RECORDED INFORMATION:
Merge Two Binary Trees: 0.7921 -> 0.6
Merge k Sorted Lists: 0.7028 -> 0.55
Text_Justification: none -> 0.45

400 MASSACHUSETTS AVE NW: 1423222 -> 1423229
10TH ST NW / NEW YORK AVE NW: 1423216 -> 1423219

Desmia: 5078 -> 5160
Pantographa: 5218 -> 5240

* * *

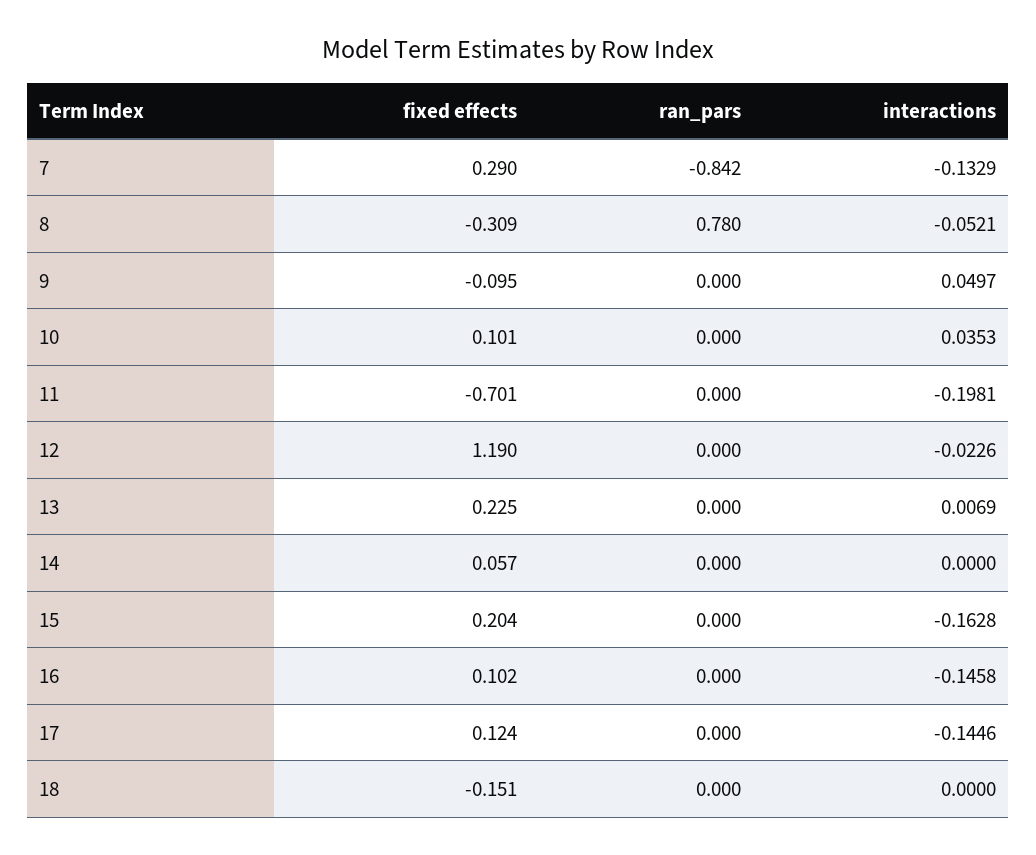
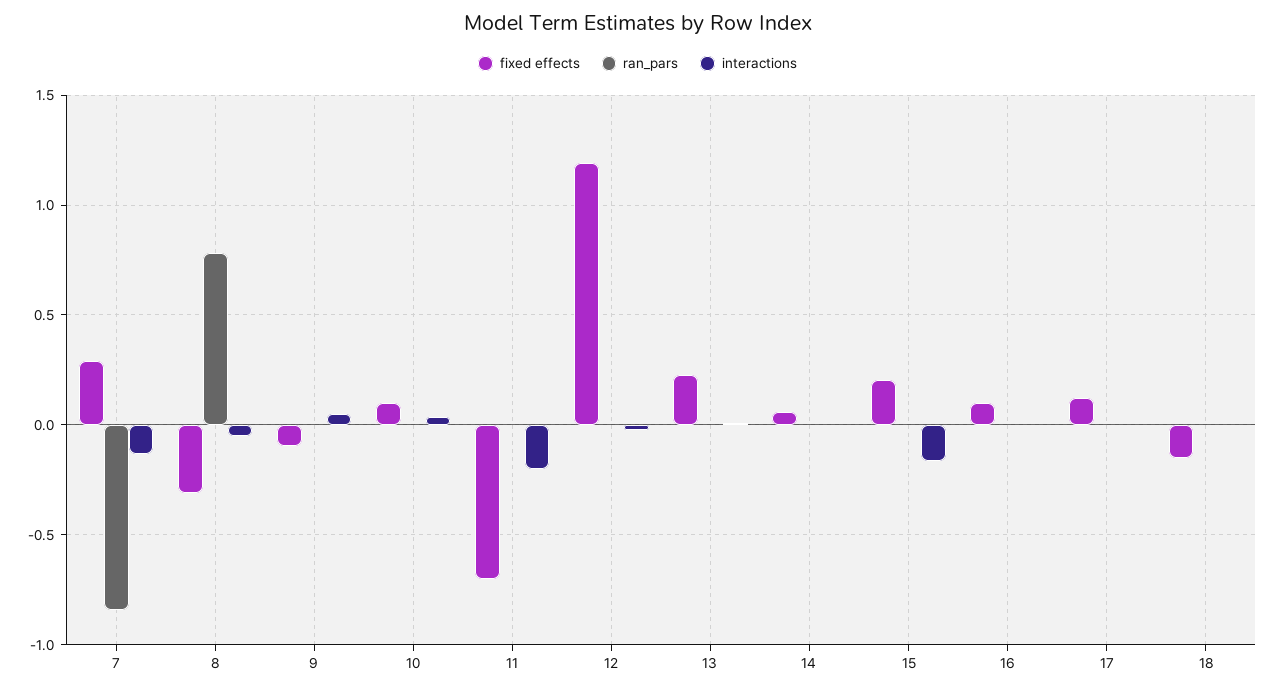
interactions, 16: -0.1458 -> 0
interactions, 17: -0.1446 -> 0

==

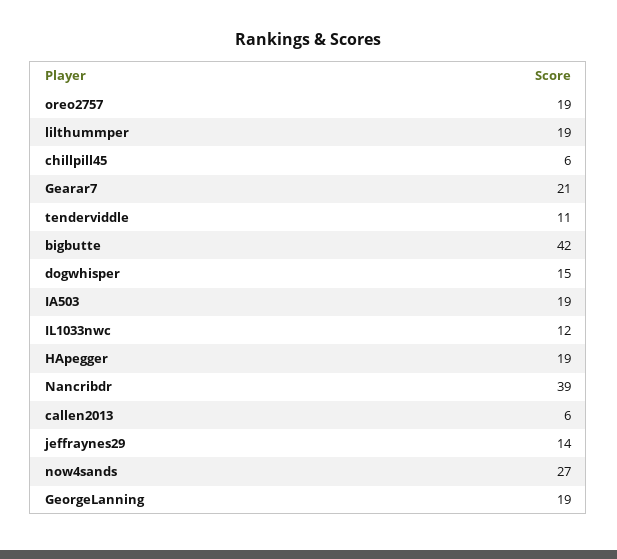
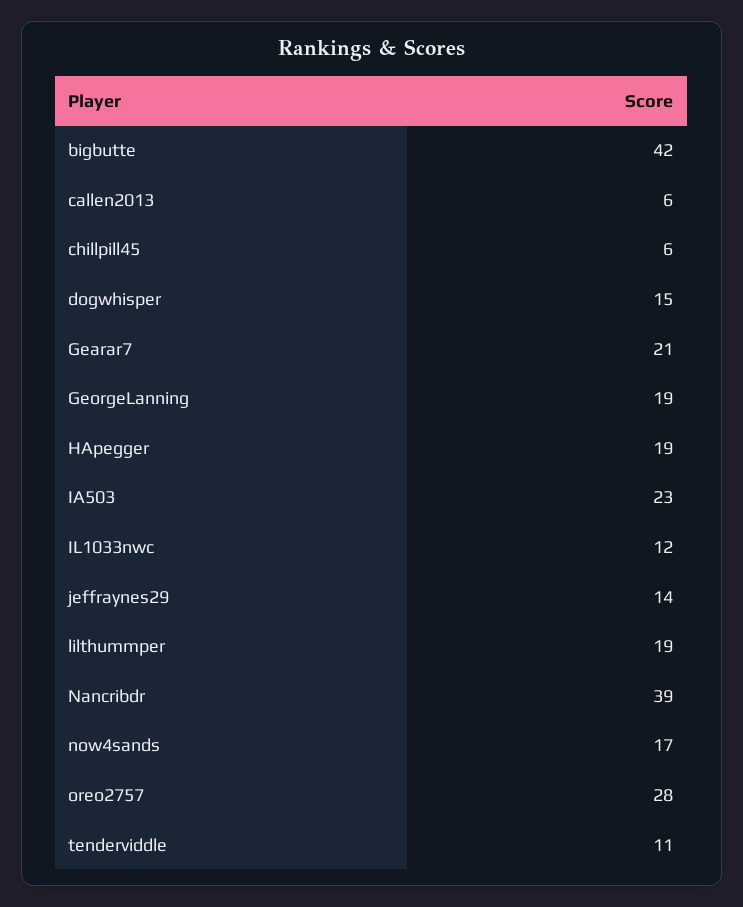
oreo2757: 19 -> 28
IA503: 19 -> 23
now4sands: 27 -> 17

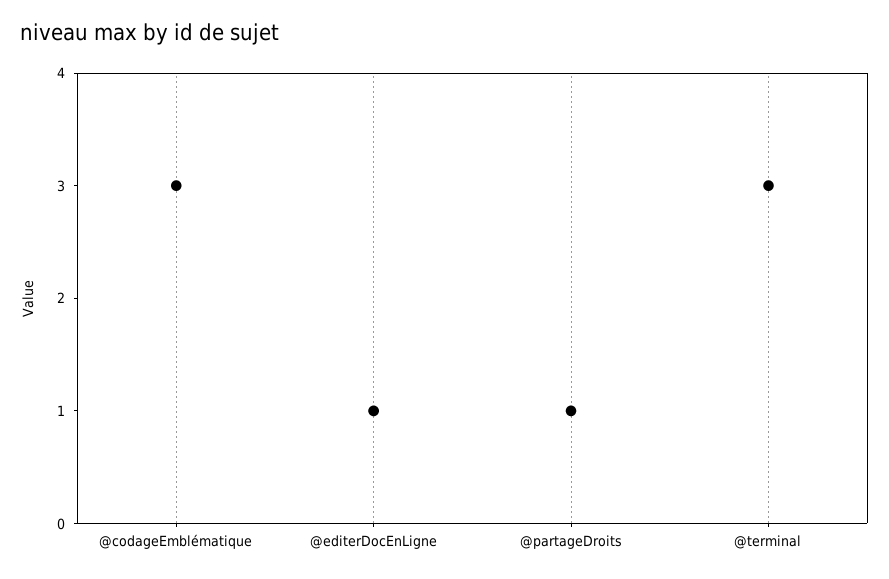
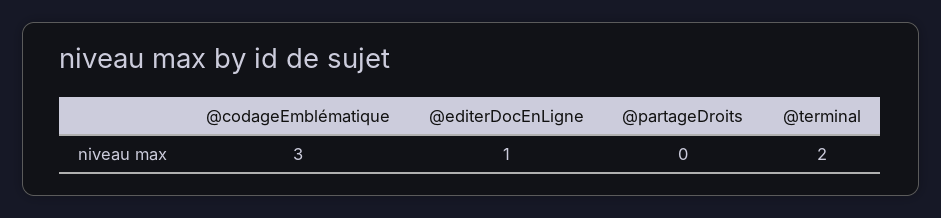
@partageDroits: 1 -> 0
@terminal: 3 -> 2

TO-DO ITEM: Scan the data above for the string "Merge". Copy every line in which it appears.

SOLUTION BELOW:
Merge Two Binary Trees: 0.7921 -> 0.6
Merge k Sorted Lists: 0.7028 -> 0.55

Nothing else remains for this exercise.